Kinder also proposed the creation of an AI workforce reinvestment fund. Companies that automate entry-level jobs would contribute to the fund, which would support residency programs across industries. This is not a penalty for innovation, but a mechanism to reinvest part of the efficiency gains into the next generation of talent. The United Kingdom already operates a "use it or lose it" system, imposing a small wage levy on large companies, which can only be reclaimed through approved training programs. Unlike basic income or retraining programs based on the premise that jobs are permanently lost, this approach maintains pathways into professional careers that young people have prepared for.
Kinder also argued that the philanthropic sector could play a role. Foundations interested in labor market changes could support standardized curricula or intermediary infrastructure that individual companies would struggle to build alone. Governments could also convert youth public service programs into residency models, placing young talent in legal aid organizations, public agencies, or nonprofit tech teams, thereby contributing to the public good while providing practical expertise and mentorship.
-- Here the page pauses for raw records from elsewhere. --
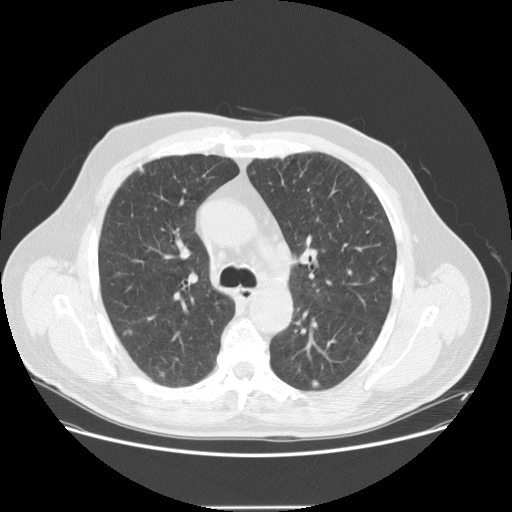
Low-dose screening chest CT, one axial slice. Position 97 of 143 along the scan axis. Reconstruction kernel STANDARD. 120 kVp. Lung window (W 1500 / L -600 HU). 2.5 mm slice thickness. 512 × 512 image matrix, field of view 400 × 400 mm.
Annotated regions visible in this slice (expert manual segmentation):
- lesion 2 (tumor, lower lobe of right lung): box from (x=312, y=380) to (x=319, y=387) px
- lesion 6 (tumor, lower lobe of right lung): (x=160, y=372)–(x=164, y=377)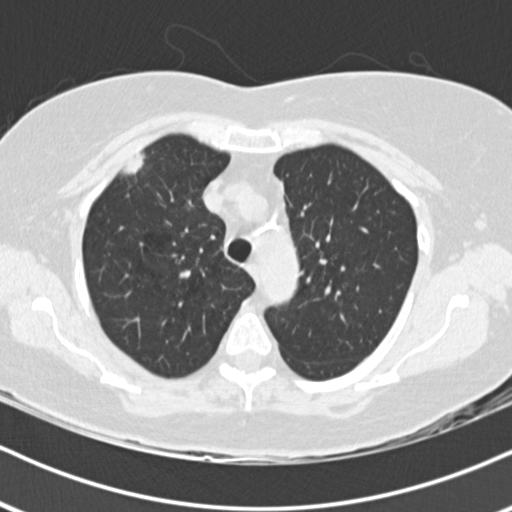
Low-dose screening chest CT, one axial slice; slice 138 of 178 in the series (ordered by position); reconstruction kernel B30f; lung window (W 1500 / L -600 HU); 512 × 512 image matrix.
Outlined on this slice (manually delineated by an expert):
- lesion 1 (tumor, upper lobe of right lung): box from (x=123, y=153) to (x=145, y=175) px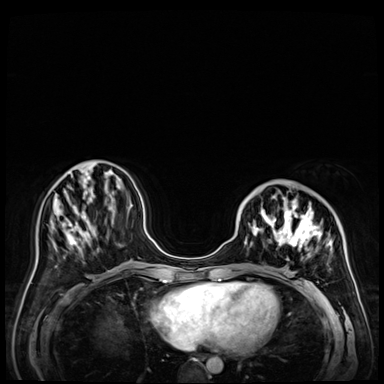
Breast MRI (dynamic contrast-enhanced), one axial slice; slice 18 of 72 in the series (ordered by position); dynamic contrast-enhanced series, time point 2 of 9 at this slice position (early post-contrast); 3 T; TE 1.4 ms, TR 4.3 ms; 2.5 mm slice thickness; 384 × 384 image matrix, field of view 360 × 360 mm. Female patient.
Annotated regions visible in this slice (semi-automatically segmented with operator editing):
- enhancing-tissue mask used for the functional tumour volume (all voxels passing the contrast-enhancement thresholds inside the analysis volume; usually the tumour): box from (x=244, y=184) to (x=354, y=288) px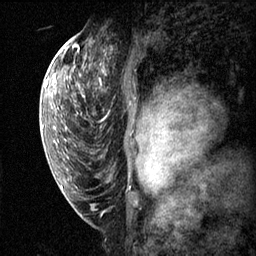
Breast MRI (dynamic contrast-enhanced), one sagittal slice; slice 41 of 60 in the series (ordered by position); dynamic contrast-enhanced series, image 2 of 3 at this slice position (ordered by acquisition); 1.5 T; TE 4.2 ms, TR 11.1 ms; 256 × 256 image matrix. Female patient, age 50 years.
Structures marked on this image (semi-automatic segmentation, software-assisted and operator-edited):
- analysis volume of interest (the breast-tissue region the enhancement analysis was run in; not a lesion): bounding box (x1, y1, x2, y2) in pixels: (82, 56, 164, 143)
- tumour enhancement mask (voxels above the 70 % enhancement threshold inside the analysis volume of interest): (142, 116, 164, 143)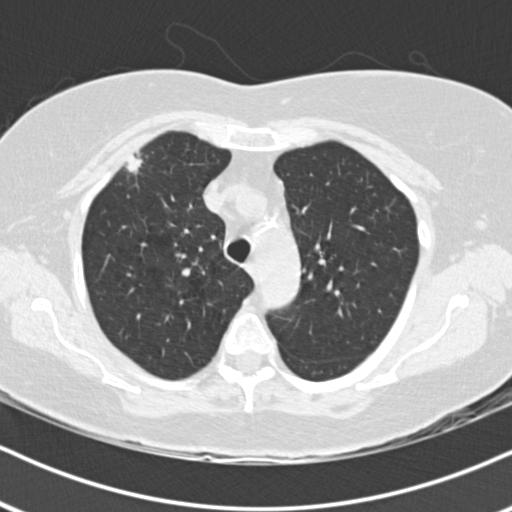
Chest CT (low-dose screening protocol), one axial image; first (baseline) screen; lung window (W 1500 / L -600 HU); standard (soft-tissue) reconstruction kernel (B30f); slice 42 of 178 in the series; 512 × 512 image matrix, field of view 320 × 320 mm. Female, age 74 years at enrolment. Former smoker at enrolment.
• Expert reader's lesion annotation, box from (x=105, y=139) to (x=160, y=193) px.
• The exam's reader record, not a measurement of the box and not confirmed to be the same lesion: non-calcified nodule or mass ≥4 mm, right upper lobe, 16 × 10 mm, poorly defined margins, soft tissue attenuation.
• Participant outcome: lung cancer diagnosed 33 days after this screen — adenocarcinoma, NOS, right upper lobe, poorly differentiated (G3), stage IIIA (AJCC 6th edition), 24 mm at pathology.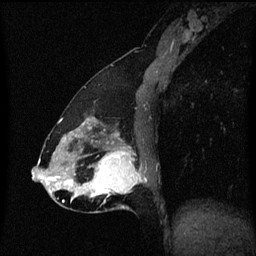
Breast MRI (dynamic contrast-enhanced), one sagittal slice; dynamic contrast-enhanced series, image 2 of 3 at this slice position (ordered by acquisition); 1.5 T; TE 4.2 ms, TR 8.4 ms; 2 mm slice thickness; 256 × 256 image matrix, field of view 200 × 200 mm. Patient: female, 47 years.
Annotated regions visible in this slice (semi-automatic segmentation, software-assisted and operator-edited):
- analysis volume of interest (the breast-tissue region the enhancement analysis was run in; not a lesion): bounding box <81,138,147,213> (left, top, right, bottom; pixels)
- tumour enhancement mask (voxels above the 70 % enhancement threshold inside the analysis volume of interest): <82,142,142,197>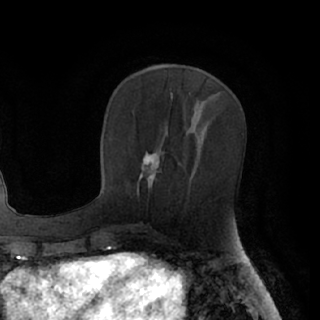
Breast MRI (dynamic contrast-enhanced), one axial slice. Position 33 of 76 along the scan axis. Cropped to one breast. Dynamic contrast-enhanced series, time point 2 of 7 at this slice position (early post-contrast). 1.5 T. TE 3 ms, TR 6.2 ms. 2.4 mm slice thickness. 320 × 320 image matrix, field of view 200 × 200 mm. Female patient.
Annotated regions visible in this slice (semi-automatic segmentation, software-assisted and operator-edited):
- enhancing-tissue mask used for the functional tumour volume (all voxels passing the contrast-enhancement thresholds inside the analysis volume; usually the tumour): bounding box (x1, y1, x2, y2) in pixels: (140, 153, 161, 188)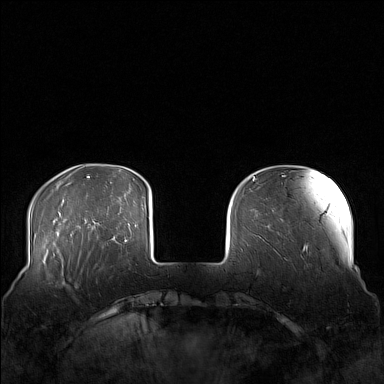
Breast MRI (dynamic contrast-enhanced), one axial slice; position 30 of 160 along the scan axis; dynamic contrast-enhanced series, time point 2 of 7 at this slice position (early post-contrast); 1.5 T; TE 1.8 ms, TR 5 ms; 1 mm slice thickness; 384 × 384 image matrix. Female patient.
Outlined on this slice (semi-automatic segmentation, software-assisted and operator-edited):
- enhancing-tissue mask used for the functional tumour volume (all voxels passing the contrast-enhancement thresholds inside the analysis volume; usually the tumour): bounding box (x1, y1, x2, y2) in pixels: (58, 249, 104, 288)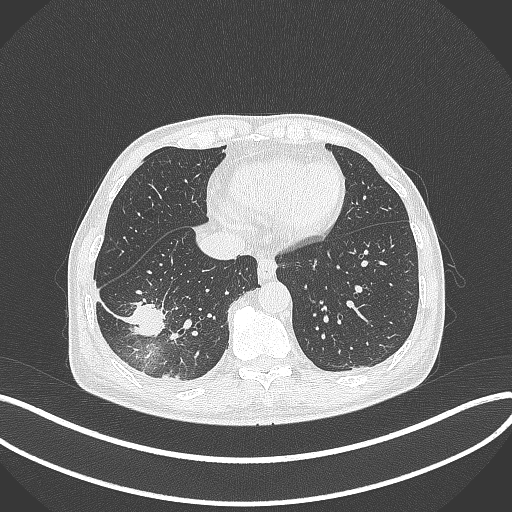
Chest CT, one axial slice; position 104 of 388 along the scan axis; reconstruction kernel B70f; lung window (W 1500 / L -600 HU); 1 mm slice thickness; 512 × 512 image matrix. Patient: male, 64 years. From the clinical record (not read from this slice): clinical TNM (as recorded): T3 N0 M0; histopathological grade: G2-3.
Annotated regions visible in this slice (rectangle marked by the reading radiologist):
- lung tumour (recorded histology: adenocarcinoma): bounding box [x1, y1, x2, y2] px = [123, 300, 170, 339]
Kinder believes that if neither companies, philanthropies, nor governments take action, the cost will be shifted to young individuals. Graduates may have to choose between pursuing additional degrees, enrolling in expensive bootcamps, or relying on personal networks for internships. The productivity gains from AI would accrue to shareholders and senior staff, while young people would bear the cost of developing their own careers.
Kinder concluded, "If we want future leaders, we must invest in the complex, mentorship-driven processes that produce them," adding, "Policymakers, companies, and philanthropies must begin now to build the infrastructure that enables a new career ladder centered on learning and capabilities that AI cannot replace."
Whether Kinder's proposals are realistic remains to be seen, but it is clear that the shock of shrinking entry-level and junior positions due to AI is significant enough to prompt such ideas.
Kinder is a nationally recognized expert on AI, economic inequality, and the present and future of work. As a Senior Fellow at the Brookings Institution, she leads multi-year projects analyzing the impact of generative AI on work and workers, as well as policy responses. She holds a Master of Public Administration in International Development from the Harvard Kennedy School.